## Exercise requirements
Update the G7 report from "Russia was included" up to and including "moves against democracy.", changing every "Crimea" to "the Crimean Peninsula".

## Text section

* * * * * * * * *

As the group of seven richest western countries gather Tuesday to discuss amongst other things, relations with China, two diplomats have disclosed that the forum is looking out for ways to counter challenges from China and Russia without trying to contain Beijing or escalate tension with the Kremlin.
“It is not our purpose to try to contain China or to hold China down,” U.S. President Joe Biden’s secretary of state, Antony Blinken told reporters on Monday ahead of the first in-person G7 foreign ministers meeting to hold since the coronavirus pandemic broke out in 2019.
However, he added that the West would defend “the international rules based order” from subversive attempts by any country, including China.
The meeting, which started with a pre-session between UK host, British Foreign Secretary Dominic Raab and Blinken, will continue Tuesday over issues regarding China, Russia and others including the OPEC oil embargo, the COVID-19 pandemic and climate change.
The G7 will have China as the agenda in the morning session and Russia in the afternoon discussion.
The G7 forum was founded in 1975. Combined, it packs a powerful punch of about $40 trillion in economic clout and three of the world’s five official nuclear powers.
Russia was included in what became the G8 in 1997 but was suspended in 2014 after annexing Crimea from Ukraine. China, now the world’s second largest economy, has never been a member of the G7.
In the past few months, Russia’s military activeness around Crimea has sparked major world powers to suspect an invasion of Ukraine.
China, on the other hand, has been criticized particularly, by the US over what is perceived as aggressive moves against democracy.

* * * * * * * * *

## Supplied data
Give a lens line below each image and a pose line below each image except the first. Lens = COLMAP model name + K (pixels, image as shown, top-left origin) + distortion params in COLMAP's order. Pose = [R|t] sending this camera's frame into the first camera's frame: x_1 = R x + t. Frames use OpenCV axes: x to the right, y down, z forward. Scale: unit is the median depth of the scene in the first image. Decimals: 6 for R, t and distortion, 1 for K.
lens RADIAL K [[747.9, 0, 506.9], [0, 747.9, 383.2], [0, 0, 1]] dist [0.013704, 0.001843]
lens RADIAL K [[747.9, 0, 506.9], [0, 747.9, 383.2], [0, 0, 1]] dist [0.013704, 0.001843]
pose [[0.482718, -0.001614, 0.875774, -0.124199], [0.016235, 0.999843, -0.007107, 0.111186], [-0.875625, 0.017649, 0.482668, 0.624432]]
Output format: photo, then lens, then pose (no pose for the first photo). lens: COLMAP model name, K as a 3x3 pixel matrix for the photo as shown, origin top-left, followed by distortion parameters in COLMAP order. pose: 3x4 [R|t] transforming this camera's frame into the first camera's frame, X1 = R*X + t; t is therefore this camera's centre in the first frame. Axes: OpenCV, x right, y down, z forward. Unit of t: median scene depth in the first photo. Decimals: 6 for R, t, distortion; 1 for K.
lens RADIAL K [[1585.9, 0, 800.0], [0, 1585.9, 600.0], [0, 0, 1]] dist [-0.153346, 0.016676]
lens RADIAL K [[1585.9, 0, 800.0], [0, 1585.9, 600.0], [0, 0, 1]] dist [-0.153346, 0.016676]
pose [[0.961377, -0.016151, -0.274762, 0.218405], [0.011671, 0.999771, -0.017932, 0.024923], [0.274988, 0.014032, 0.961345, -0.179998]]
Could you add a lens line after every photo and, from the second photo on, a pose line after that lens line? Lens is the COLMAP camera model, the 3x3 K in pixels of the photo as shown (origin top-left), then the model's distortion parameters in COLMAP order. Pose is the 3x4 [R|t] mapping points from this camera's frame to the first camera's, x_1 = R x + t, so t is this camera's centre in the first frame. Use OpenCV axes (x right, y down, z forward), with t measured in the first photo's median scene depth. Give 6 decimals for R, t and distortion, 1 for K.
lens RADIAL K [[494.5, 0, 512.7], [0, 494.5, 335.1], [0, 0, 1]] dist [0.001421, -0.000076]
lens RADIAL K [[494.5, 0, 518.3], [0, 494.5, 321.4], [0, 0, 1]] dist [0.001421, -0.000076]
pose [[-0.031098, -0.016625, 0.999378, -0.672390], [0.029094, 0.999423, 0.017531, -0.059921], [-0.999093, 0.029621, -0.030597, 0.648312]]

* * * * * * * * *

## Result for this exercise
Russia was included in what became the G8 in 1997 but was suspended in 2014 after annexing the Crimean Peninsula from Ukraine. China, now the world’s second largest economy, has never been a member of the G7.
In the past few months, Russia’s military activeness around the Crimean Peninsula has sparked major world powers to suspect an invasion of Ukraine.
China, on the other hand, has been criticized particularly, by the US over what is perceived as aggressive moves against democracy.